In analyzing whether a new domicile has been acquired by a public officer, we have traditionally considered such indicia as the address shown on the person’s tax returns, driver’s license, automobile registration, homeowner’s exemption, telephone listing, and voter registration. (84 Ops.Cal.Atty.Gen., supra, at p. 157; 75 Ops.Cal.Atty.Gen. 287, 289 (1992).)

In the present circumstances, Taylor relies on the fact that a post office box in Calimesa is listed on his driver’s license and vehicle registrations. We note, however, that in Mapstead v.
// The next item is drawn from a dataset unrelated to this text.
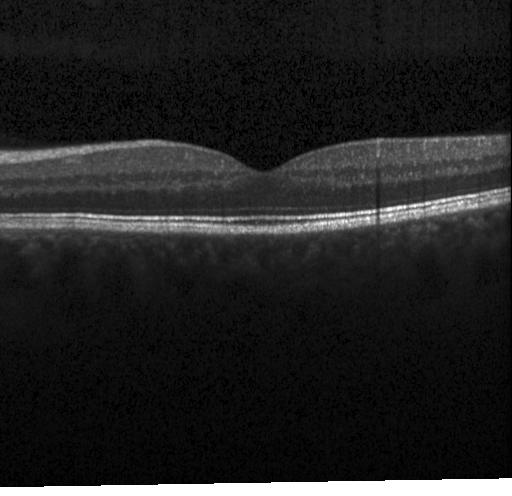

The scan shows no evidence of choroidal neovascularization, diabetic macular edema, or drusen.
Anchundo (1998)63 Cal.App.4th 246, 261-262, the court observed: “A post office box, unlike a residence address, provides no indication as to the actual physical location of a person’s residence. A person may move to a new residence . . . but keep the same post office box.”

Taylor’s conduct indicates that his physical presence is now in Yucaipa. As for his intent to make Yucaipa his home, the most important evidence of his intent is his conduct. (See Chambers v. Hathaway (1921)187 Cal. 104; Estate of Brady (1918) 177 Cal. 537; Estate of Gordon (1904) 142 Cal. 125; Fenton v. Board of Directors, supra, 156 Cal.App.3d at p. 1117.) In Estate of Lagersen (1959) 169 Cal.App.2d 359, 366, the court quoted as follows from a treatise concerning the requirements for establishing a domicile:

“. . . `”[S]ince actions speak louder than words the conduct of a person is the most important evidence of his intention to acquire a domicile in a place.” Where, therefore, the declarations of a party as to his intent are inconsistent with his acts, his conduct is of greater evidential value than his declarations.'”

Substantial questions of fact and law exist concerning the current “residence” of Taylor for purposes of section 36502. The dates when Taylor moved out of his Fourth Street residence in Calimesa and moved into his Yucaipa residence are in dispute. Taylor’s intent as to his current domicile is in dispute. We have generally viewed the existence of a substantial question of fact or law as presenting a sufficient public purpose to warrant the granting of leave to sue in quo warranto. In such cases, leave will be denied only in the presence of other overriding considerations. (82 Ops.Cal.Atty.Gen. 78, 81-82 (1999); 81 Ops.Cal.Atty.Gen. 94, 98 (1998).) No such considerations are present here. Rather, both the public and the city have an interest in a judicial resolution of this matter.

Accordingly, the application for leave to sue in quo warranto is GRANTED.

[fn1] All references hereafter to the Government Code are by section number only.